No platform (short of the web itself) is perfect for every type of Maker. Know the type of Makers you want to attract and build tools for them to craft their work. Help connect Makers to an audience that will appreciate their work. Boost your best Makers by highlighting their work regularly, and encourage less experienced or skilled Makers with training and tools.
Socialites thrive on interacting with other people. Their first instinct on any product is to connect with people they know and people who interest them. They follow, like, comment, and chat whenever the opportunity presents itself. When discovering new content, products, or features, their first instinct is to share them on their chosen social network(s). That they enjoy connecting with people does not mean they have inherently larger social networks, just that they’re more active in them.
Socialites are more likely to prefer creating accounts on new products that authenticate against their Facebook or Twitter account in the hopes that it will automatically connect them with friends on the new service. They will often seek out new people to follow before delving into other features. Highlighting tastemakers and popular users early will help them get more involved.
For Socialites, your product is merely another tool for connecting with people, learning about them, and communicating with them. Providing mechanics to connect with other people will create a welcoming environment for socialites, whether that’s following people directly, leaving comments or direct messages, or even something as simple as liking, recommending, or sharing content. Make sure to use proper social metadata like OpenGraph and Twitter Cards so that socialites sharing your content will send your best foot forward to their network. Attracting Socialite Explorers in particular is a great way to gain traction and spread your product far and wide.

Instrument reading data
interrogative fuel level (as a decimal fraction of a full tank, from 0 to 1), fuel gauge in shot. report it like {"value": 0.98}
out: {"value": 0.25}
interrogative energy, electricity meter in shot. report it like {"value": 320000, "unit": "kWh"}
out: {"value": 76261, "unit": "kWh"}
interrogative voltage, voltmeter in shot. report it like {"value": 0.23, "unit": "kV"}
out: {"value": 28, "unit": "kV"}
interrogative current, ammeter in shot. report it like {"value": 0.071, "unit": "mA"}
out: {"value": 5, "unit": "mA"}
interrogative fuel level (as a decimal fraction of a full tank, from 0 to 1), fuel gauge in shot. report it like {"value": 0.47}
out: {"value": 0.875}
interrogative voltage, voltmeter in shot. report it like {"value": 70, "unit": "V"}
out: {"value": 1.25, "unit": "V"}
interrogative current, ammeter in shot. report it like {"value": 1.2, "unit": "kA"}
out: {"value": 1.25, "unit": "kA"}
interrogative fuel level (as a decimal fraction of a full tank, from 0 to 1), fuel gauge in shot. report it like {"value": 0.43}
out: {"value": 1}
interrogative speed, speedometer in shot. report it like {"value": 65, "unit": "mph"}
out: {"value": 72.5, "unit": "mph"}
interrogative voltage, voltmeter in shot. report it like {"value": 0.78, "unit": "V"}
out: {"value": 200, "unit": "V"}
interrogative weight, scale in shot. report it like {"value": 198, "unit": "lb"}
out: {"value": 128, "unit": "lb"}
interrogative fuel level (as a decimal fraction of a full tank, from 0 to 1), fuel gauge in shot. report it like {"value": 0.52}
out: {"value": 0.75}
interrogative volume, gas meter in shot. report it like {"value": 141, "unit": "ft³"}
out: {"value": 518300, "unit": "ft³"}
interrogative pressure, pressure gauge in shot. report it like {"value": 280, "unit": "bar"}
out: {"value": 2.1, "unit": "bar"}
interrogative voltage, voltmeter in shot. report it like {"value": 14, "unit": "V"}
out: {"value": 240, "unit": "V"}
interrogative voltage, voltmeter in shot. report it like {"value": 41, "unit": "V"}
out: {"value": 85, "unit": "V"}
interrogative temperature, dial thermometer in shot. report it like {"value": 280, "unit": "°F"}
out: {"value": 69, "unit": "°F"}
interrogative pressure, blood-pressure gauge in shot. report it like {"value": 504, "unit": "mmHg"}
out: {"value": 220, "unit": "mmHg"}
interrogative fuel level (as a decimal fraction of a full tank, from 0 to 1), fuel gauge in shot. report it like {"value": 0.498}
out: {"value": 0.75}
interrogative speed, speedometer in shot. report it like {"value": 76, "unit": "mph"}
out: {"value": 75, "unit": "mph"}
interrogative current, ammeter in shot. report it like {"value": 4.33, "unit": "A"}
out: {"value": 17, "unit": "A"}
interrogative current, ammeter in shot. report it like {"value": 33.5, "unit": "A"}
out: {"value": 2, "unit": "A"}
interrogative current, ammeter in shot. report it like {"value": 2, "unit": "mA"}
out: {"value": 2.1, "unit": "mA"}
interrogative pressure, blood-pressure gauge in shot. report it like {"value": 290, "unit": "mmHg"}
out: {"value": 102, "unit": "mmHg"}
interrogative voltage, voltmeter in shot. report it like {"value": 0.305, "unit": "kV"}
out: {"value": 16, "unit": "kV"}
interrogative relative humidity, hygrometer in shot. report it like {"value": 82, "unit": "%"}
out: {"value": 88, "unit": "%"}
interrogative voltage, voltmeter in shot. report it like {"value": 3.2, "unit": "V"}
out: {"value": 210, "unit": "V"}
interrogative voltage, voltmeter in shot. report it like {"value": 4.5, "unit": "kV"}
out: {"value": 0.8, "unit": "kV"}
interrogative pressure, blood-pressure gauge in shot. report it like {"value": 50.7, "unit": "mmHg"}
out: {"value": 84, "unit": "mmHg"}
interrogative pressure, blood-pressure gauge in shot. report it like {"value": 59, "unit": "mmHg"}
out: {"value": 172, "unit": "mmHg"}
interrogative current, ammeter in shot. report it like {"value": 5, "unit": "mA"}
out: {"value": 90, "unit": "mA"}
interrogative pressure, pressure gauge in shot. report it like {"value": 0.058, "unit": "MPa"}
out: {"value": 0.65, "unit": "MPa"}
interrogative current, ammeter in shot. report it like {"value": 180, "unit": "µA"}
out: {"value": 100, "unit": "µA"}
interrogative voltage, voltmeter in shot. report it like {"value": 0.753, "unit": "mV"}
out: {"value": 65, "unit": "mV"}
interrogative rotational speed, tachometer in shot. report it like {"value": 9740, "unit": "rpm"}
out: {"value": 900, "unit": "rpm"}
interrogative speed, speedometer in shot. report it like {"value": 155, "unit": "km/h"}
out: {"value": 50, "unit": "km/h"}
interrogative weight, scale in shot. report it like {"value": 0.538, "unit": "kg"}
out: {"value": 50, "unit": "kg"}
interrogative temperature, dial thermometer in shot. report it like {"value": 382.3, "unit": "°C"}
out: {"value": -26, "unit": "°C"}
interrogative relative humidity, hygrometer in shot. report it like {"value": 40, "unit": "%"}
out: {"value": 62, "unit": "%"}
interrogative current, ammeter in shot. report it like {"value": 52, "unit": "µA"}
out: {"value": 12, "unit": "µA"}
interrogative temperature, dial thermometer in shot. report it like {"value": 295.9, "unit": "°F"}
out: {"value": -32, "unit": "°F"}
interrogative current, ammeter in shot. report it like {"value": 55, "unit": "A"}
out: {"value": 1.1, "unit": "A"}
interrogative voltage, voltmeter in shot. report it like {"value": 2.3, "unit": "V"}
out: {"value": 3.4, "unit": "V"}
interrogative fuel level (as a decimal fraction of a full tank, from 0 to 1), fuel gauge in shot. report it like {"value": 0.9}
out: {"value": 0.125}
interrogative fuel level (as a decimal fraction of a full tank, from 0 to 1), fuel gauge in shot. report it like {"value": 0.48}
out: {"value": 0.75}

* _Task directions_: Write the next part of the passage about Makers and Socialites, picking up after its final sentence.

* _Response to this exercise_:
The Tinker is a Maker with an audience of one, themselves. Tinkers love building things as much as Makers, but are satisfied building things for their own use rather than for others. Their creations are often quick hacks suited to their exact needs. They may spend as much time crafting their work as Makers, but take more pride in the elegance of the solution than in the amount of praise or attention it receives. Tinkers connect systems and data in powerful new ways, often for the purpose of automating or simplifying things for themselves.
Tinkers, like Itinerants, often enjoy discovering new products and gadgets, especially if they offer new hooks for their creativity. Like Explorers, they love to delve deeply into products and understand them at a systemic level in order to make more effective use of the data or APIs those systems offer. If a new tool comes along with better data or APIs, Tinkers are often quick to jump ship and modify their existing creations. Tinkers may or may not share their tools as open source projects on GitHub, browser extensions, Greasemonkey scripts, IFTTT recipes, or even through blog posts. In these cases, their intent is often less about finding an audience to consume their idea, and more about enticing other Tinkers to help them improve upon it. Tinker creations are often brilliant ideas for new features of your product, but may require adjustment to work for everyone.
To entice Tinkers to your product, provide public APIs and good documentation. Make your content available through easily consumable feeds. Make sure your APIs provide both input and output options, and that you adhere to Postel’s law. (“Be conservative in what you send, be liberal in what you accept.”) Tinkers hate few things more than walled gardens that only take data and don’t share it. They may still use walled APIs to input data, but they will do so begrudgingly and always with an eye for better options.
Trolls like to think of themselves as creatures of legend, striking from the dark and instilling fear in the hearts of common men. Mostly though, they are just a common annoyance lurking under the bridges of commerce and communication, waiting for weak prey to trick, swindle, or bully. Unmoderated comment fields are their domain, with occasional forays into loosely policed social networks.
That said, they deserve consideration when building your experience. Their best contributions include the proliferation of many memes, well-timed wry comments (often at the expense of rival Trolls), and some of the best reviews ever on Amazon. If nothing else, when building your product, considering how a Troll might pervert the noblest intentions of each feature will help you build a better experience for everyone else.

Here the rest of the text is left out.